On C-SPAN’s series After Words, David Brooks hosted an engaging and wide-ranging interview with William Kristol on The Neoconservative Persuasion: Selected Essays 1942-2009, a collection of essays by Bill’s father, the late Irving Kristol. They are reprinted in this book for the first time since their initial publication.

The Neoconservative Persuasion is a wonderful collection assembled by Irving’s wife, the historian Gertrude Himmelfarb. The essays discuss Tacitus, W.H. Auden, Leo Strauss, James Burnham, Niccolo Machiavelli, and Ronald Reagan, as well as Judaism and Christianity, Jacksonian democracy, the Constitution, conservatism and neoconservatism, liberalism (ancient and modern), human nature and social reform, and supply-side economics.

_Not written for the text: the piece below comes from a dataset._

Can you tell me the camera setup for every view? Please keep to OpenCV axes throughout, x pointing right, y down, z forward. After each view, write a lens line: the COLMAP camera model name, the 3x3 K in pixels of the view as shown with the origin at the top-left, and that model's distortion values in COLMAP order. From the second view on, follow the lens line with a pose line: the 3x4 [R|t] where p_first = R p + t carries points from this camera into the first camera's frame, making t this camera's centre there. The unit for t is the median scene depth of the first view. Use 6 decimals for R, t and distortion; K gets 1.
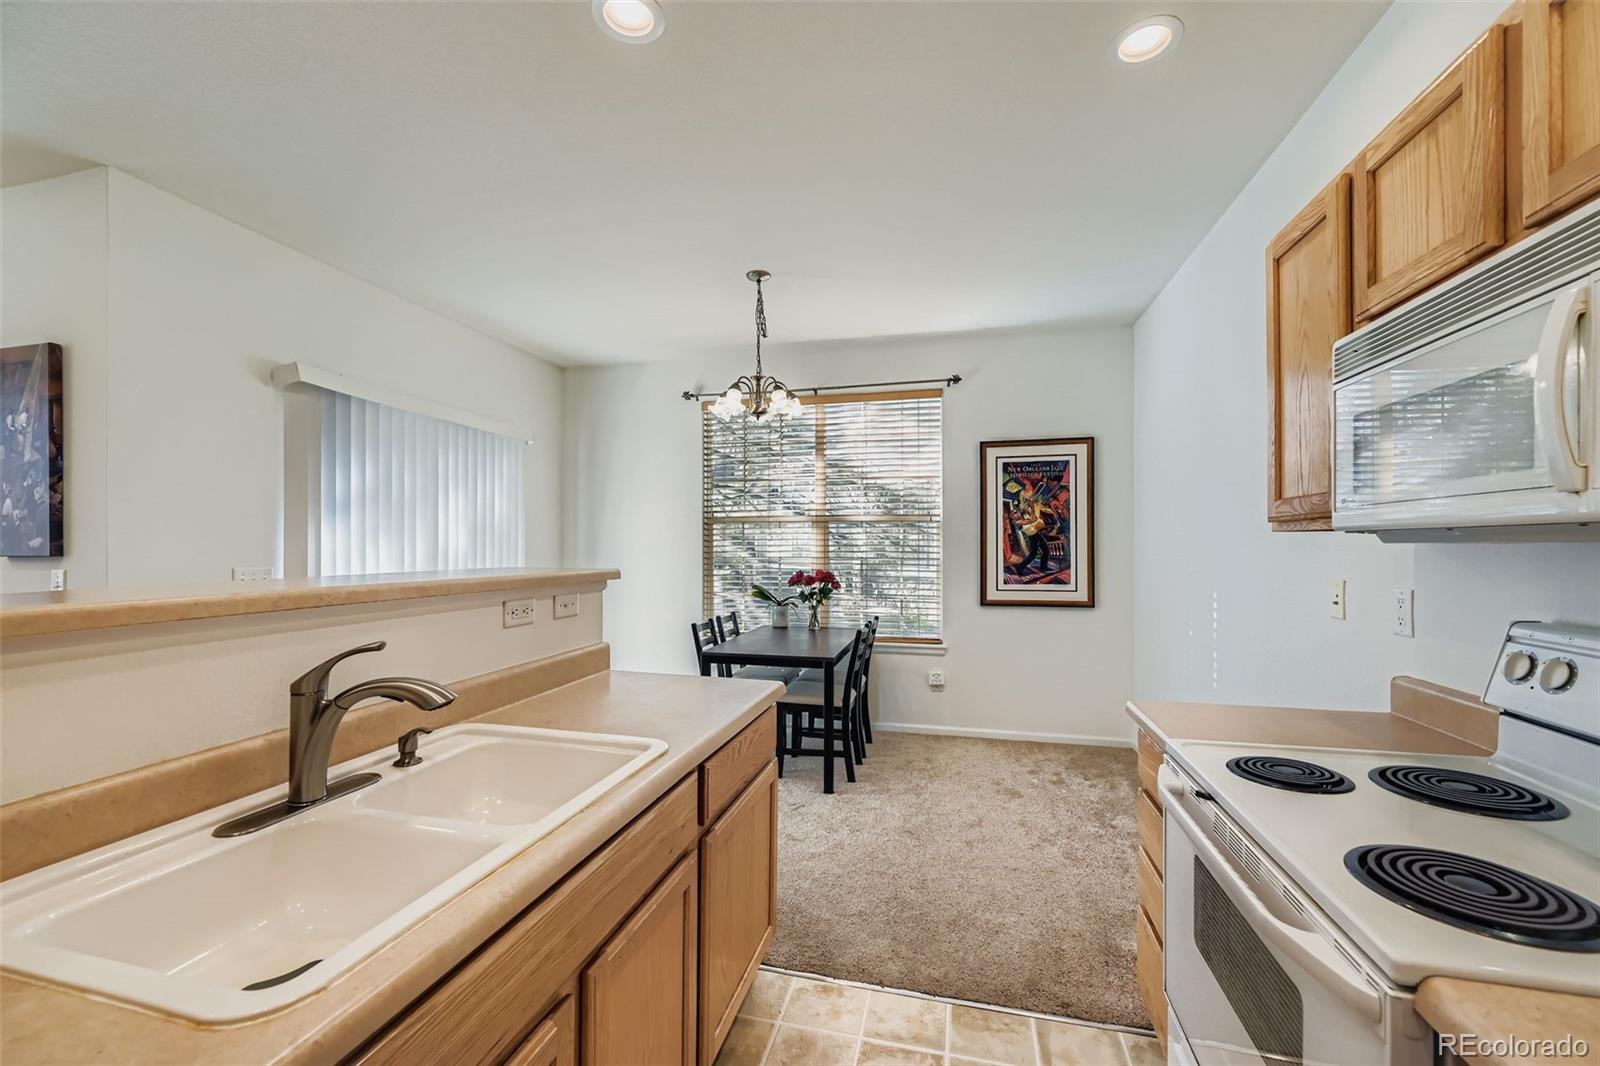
lens RADIAL K [[639.2, 0, 797.6], [0, 639.2, 541.8], [0, 0, 1]] dist [-0.003479, 0.001274]
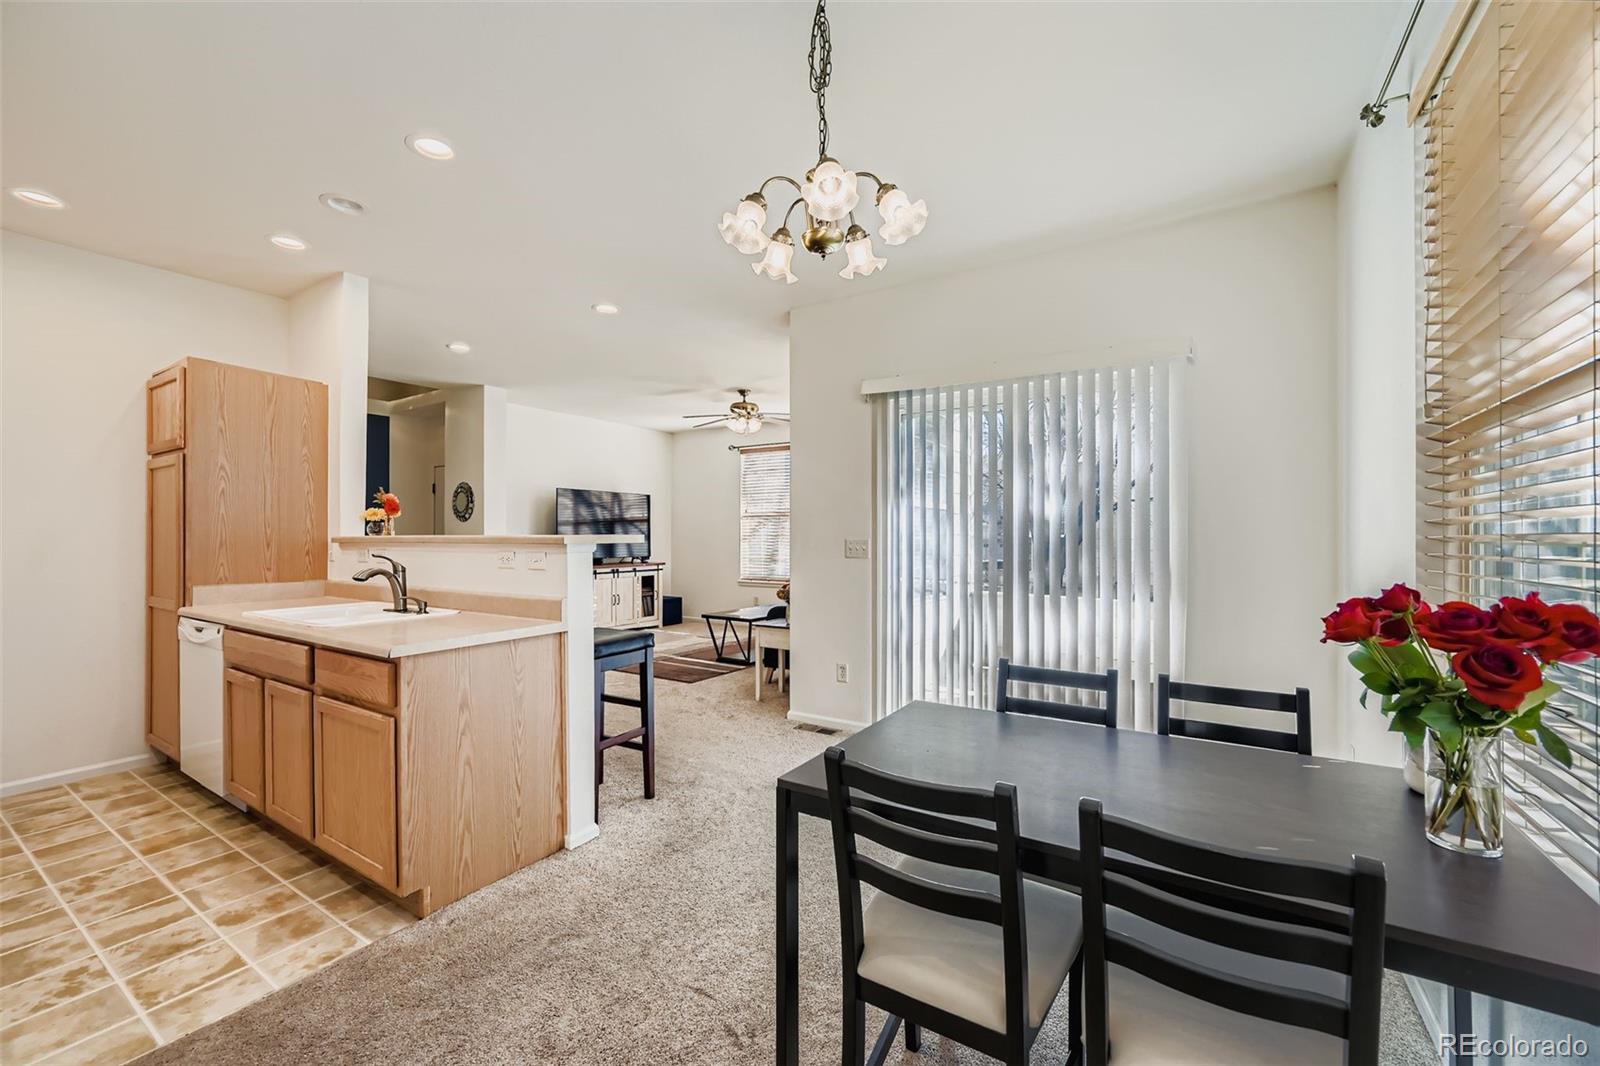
lens RADIAL K [[639.2, 0, 798.5], [0, 639.2, 533.8], [0, 0, 1]] dist [-0.003479, 0.001274]
pose [[-0.318143, -0.010859, -0.947980, 0.831618], [0.005165, 0.999900, -0.013187, 0.074293], [0.948029, -0.009091, -0.318055, 2.222890]]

There is, however, one address, originally delivered in May 1974 at Indiana University’s The Poynter Center, to which I wanted to draw attention: “Republican Virtue versus Servile Institutions.” It is quite an important essay, providing as it does an important corrective to the conservative temptation to embrace, enthusiastically and without qualification, populism.

Kristol writes that he has faith in the common people, of which he counted himself one, but just not very much faith in them. Further, he argues, the common man, being wise, only invests modest faith in himself. “That it is possible to corrupt a citizenry — or for a citizenry to corrupt itself — is something the Founders understood but which we seem to have forgotten,” according to Kristol.

His essay goes on to reflect on the ideas of “republican virtues,” which asks of people a certain public-spiritedness, which is a form of self-control, which is itself an exercise in self-government. Kristol goes on to write about the main point that emerged from the American democratic experience. “People do not have respect for institutions which, instead of making demands upon them, are completely subservient to their whims,” Kristol wrote. “In short, a people will not respect a polity that has so low an opinion of them that it thinks it absurd to insist that people become better than they are. Not simply more democratic; not simply more free; not simply more affluent; but, in some clear sense, better.”

This conception of republican virtue has been largely lost in modern times. And while a peaceful populist uprising can be a very good thing from time to time, there is something deeply wise and true in Kristol’s warning. There is a “democratic dogma” that insists our institutions should in every instance conform themselves to the whims and will of the people — a belief the Founders themselves rejected in both their writings and in their form for government (they were horrified by the notion of a “direct democracy” rather than a representative one, believing government should mediate, not mirror, popular views).

Irving Kristol’s reputation as a leading 20th-century public intellectual was secured long ago. This new collection of essays merely fortifies it.